Belonging to the White Crane Clan of the Uitoto nation, Rember Yahuarcani is a visual artist, writer, curator and activist for the rights and cosmovision of the peoples of the Amazon. Since 2003, he has individually and collectively shown his work in galleries and art museums in Latin and North America, Europe and Asia. His most recent individual and collective exhibitions were held at the Beijing Cervantes Institute and the 8th International Beijing Art Biennial, respectively. His articles have been published in academic journals and newspapers such as El Comercio. He has won the Carlota Carvallo de Nuñez National Children’s Literature Award and he is the winner of the Ninth National Painting Competition of the Central Reserve Bank of Peru and of the Second Intercontinental Indigenous Art Biennial. He is the author of Buinaima’s Dream, Fidoma and the Forest of Stars, Birds and Their Colors and Summer and the Rain.

Contemporary Indigenous Art

For Indigenous people, the territory is much more than a physical or geographical site. It is, above all, an immaterial, magical and spiritual world, an invisible space in which different struggles play out, marking resistance and constructing proposals for the future. In that space, for example, the healer and the witch struggle against each other, one to heal and the other to do harm, but Indigenous people also struggle against other forces that threaten their cultural continuity and existence. Forces such as the state and its laws that are ignorant of the ancestral rights of Amazonian communities, or extractivist companies that threaten ecosystems, or those who exploit the resources of the jungle, such as drug traffickers or the timber mafia. This symbolic territory of myth and resistance is where contemporary Indigenous art moves, an art that distances itself from traditional Amazonian art—though they share an origin and a geographical space, it has its own particularities, aesthetics and objectives. Contemporary Indigenous art is nourished by the knowledge of our ancestors, in dialogue with the present time, seeking to generate concepts and spark questions.

Aimema Úai

A contemporary artist, mambeologist and researcher from the Muruymuina heartland in La Chorrera, Amazonas, Aimema Uai is a member of the White Crane (Eimen+) Clan. Her paintings are born from the ceremonies of her grandparents that took place in the mambeadero, where the counsel of the ancestors can be heard through a connection with sacred plants. She expresses this connection with her ancestral roots in each of her works: “Mambear before touching something” means to ask permission so that things go well, it is in this process through which she seeks the colors, symbols and visions she captures in her unique artworks. In 2003, she graduated from a Christian boarding school, where she learned Spanish as a second language, as well as other disciplines of Western education. She currently leads the Kanasto de Abundancia project together with Leo Fiagama (Ey+ago).

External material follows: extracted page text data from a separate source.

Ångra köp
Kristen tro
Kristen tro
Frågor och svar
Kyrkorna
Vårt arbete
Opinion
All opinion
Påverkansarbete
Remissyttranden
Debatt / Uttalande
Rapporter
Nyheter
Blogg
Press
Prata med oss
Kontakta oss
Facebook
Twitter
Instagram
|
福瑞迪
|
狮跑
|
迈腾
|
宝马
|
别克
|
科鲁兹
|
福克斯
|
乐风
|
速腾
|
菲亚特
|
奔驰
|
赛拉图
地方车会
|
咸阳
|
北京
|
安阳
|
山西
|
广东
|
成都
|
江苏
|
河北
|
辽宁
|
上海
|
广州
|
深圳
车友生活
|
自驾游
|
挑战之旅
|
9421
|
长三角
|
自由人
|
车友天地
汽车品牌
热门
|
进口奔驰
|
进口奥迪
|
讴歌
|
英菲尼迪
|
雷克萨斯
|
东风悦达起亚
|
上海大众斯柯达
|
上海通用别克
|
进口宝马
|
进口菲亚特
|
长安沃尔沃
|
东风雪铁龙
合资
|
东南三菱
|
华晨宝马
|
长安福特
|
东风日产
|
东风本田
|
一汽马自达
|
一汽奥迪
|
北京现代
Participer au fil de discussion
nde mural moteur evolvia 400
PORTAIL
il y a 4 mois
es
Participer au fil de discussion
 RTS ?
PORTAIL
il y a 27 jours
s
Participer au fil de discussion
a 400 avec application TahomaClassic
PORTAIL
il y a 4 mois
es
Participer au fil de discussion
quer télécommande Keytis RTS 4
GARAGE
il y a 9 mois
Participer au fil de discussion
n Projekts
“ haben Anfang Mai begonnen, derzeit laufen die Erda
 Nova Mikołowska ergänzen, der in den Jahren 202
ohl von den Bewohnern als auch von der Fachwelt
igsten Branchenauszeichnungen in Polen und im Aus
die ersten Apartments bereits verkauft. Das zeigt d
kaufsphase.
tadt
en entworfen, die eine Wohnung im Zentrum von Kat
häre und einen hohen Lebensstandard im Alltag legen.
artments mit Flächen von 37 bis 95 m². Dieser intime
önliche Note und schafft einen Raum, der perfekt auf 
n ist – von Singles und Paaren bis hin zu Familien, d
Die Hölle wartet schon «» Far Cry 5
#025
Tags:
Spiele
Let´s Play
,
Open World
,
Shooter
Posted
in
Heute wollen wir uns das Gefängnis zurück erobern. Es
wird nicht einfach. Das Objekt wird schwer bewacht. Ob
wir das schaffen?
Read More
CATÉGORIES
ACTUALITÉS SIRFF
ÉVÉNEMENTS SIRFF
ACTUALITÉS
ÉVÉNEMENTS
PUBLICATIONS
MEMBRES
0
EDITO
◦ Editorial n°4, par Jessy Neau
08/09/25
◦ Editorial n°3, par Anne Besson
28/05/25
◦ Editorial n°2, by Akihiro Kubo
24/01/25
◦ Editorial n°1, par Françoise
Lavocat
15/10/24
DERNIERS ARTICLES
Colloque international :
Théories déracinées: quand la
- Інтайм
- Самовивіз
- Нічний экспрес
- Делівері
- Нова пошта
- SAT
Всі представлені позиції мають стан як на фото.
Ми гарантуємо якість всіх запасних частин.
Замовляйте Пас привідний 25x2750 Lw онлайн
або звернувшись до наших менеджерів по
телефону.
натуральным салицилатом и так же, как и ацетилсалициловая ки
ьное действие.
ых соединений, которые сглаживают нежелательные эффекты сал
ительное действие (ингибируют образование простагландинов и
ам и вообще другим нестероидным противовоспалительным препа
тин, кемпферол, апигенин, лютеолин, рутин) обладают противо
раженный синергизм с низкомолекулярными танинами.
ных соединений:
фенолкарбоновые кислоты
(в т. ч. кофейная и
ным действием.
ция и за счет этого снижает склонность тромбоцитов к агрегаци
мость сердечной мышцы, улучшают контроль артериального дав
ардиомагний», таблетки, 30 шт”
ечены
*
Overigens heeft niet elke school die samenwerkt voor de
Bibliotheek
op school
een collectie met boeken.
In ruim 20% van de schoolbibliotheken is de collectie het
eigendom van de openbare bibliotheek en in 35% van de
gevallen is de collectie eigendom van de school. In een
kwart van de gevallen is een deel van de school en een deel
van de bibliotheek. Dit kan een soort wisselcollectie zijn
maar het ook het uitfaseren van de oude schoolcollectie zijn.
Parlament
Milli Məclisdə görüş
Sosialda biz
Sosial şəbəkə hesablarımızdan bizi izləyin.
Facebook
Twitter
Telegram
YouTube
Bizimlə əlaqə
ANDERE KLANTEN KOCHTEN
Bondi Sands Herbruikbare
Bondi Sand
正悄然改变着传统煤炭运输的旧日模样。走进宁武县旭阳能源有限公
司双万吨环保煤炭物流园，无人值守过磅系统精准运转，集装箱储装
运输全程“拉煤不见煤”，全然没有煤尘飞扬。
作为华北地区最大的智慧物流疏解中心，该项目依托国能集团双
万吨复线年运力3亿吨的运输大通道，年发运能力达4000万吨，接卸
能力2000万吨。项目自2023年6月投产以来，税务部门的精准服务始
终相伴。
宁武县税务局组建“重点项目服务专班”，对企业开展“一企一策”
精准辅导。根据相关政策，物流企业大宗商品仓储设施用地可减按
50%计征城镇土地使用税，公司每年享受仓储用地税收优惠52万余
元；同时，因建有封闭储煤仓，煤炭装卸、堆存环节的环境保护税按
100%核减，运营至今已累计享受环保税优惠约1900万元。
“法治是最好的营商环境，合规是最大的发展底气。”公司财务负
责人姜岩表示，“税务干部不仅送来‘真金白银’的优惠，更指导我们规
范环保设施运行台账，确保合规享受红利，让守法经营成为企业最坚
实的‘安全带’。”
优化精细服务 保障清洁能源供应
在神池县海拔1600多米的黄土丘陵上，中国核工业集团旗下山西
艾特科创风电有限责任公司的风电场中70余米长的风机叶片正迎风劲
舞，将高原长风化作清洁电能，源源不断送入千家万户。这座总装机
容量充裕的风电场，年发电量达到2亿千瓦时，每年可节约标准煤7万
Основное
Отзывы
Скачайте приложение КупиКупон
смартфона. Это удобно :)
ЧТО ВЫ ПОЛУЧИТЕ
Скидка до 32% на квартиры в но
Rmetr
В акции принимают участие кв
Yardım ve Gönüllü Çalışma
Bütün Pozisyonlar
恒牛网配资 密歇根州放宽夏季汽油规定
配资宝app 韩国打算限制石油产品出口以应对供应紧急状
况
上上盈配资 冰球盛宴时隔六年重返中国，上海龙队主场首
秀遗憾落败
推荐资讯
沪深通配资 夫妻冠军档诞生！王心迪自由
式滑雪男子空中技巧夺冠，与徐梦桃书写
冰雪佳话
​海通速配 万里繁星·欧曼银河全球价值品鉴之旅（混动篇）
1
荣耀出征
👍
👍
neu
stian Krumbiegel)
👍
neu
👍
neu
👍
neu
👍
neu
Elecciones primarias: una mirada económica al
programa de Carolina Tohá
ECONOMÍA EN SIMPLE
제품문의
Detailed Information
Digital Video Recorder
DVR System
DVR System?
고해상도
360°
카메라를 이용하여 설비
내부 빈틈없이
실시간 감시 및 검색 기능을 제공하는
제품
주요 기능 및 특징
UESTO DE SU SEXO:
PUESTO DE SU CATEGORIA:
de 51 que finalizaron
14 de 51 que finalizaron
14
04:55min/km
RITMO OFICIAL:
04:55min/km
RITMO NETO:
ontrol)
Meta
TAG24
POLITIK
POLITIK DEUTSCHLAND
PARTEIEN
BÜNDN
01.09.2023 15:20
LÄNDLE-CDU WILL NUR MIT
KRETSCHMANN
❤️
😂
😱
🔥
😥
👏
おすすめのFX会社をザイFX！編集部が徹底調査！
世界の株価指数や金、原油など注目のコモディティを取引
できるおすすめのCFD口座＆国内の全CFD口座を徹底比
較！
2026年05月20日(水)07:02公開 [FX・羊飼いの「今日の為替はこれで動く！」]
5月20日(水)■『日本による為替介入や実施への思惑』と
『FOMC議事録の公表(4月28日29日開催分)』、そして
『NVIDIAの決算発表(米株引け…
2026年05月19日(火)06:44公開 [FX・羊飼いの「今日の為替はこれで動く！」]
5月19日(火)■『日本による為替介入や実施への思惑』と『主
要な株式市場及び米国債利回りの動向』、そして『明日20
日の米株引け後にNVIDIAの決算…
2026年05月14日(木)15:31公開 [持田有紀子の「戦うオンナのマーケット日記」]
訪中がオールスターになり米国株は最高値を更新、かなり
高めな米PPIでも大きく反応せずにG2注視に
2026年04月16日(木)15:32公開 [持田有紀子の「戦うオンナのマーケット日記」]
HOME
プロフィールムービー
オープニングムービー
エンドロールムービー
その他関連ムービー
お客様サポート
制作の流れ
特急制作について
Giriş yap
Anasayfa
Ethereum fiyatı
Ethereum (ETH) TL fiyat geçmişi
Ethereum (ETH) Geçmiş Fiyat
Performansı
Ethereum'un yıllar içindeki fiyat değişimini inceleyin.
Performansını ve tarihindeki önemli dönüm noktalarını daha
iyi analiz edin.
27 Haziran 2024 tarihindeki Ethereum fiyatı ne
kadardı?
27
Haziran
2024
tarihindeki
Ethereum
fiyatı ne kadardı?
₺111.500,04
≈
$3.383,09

THE RESISTANCE OF ANANEKO OVER TIME: PAINTING THROUGH MAMBEADERO

The house of life (Ananeko) contains the strength needed to care for the world. Its four pillars are the forces for directing man’s thoughts, it is where the most important ceremonies and rituals are performed and it is the place of mambeadero. Mambeando, dialogues are written and woven that are shared and then put into practice, in the presence of mother Koka alongside Tabaco, medicines that help us to find balance and stay true to our roots. Although many peoples have been subjected to cultural and spiritual extermination, the spirit of the mother Koka is kept alive alongside those who care for her, providing knowledge for learning and unlearning. Painting through mambeadero means acknowledging our origins, knowing who we are and where we come from, it means caring for the word, keeping our mother tongue alive, questioning ourselves and embracing our identity. Mambeadero is the basis of our education and knowledge, but mental colonization has distanced ourselves from this source. It is time to direct our thought toward the house of life, to rethink, reflect and reposition our way of seeing the four directions. Reconnecting with Ananeko through the arts means reconciling ourselves with it through thought and opening up paths to recovering what we have left behind.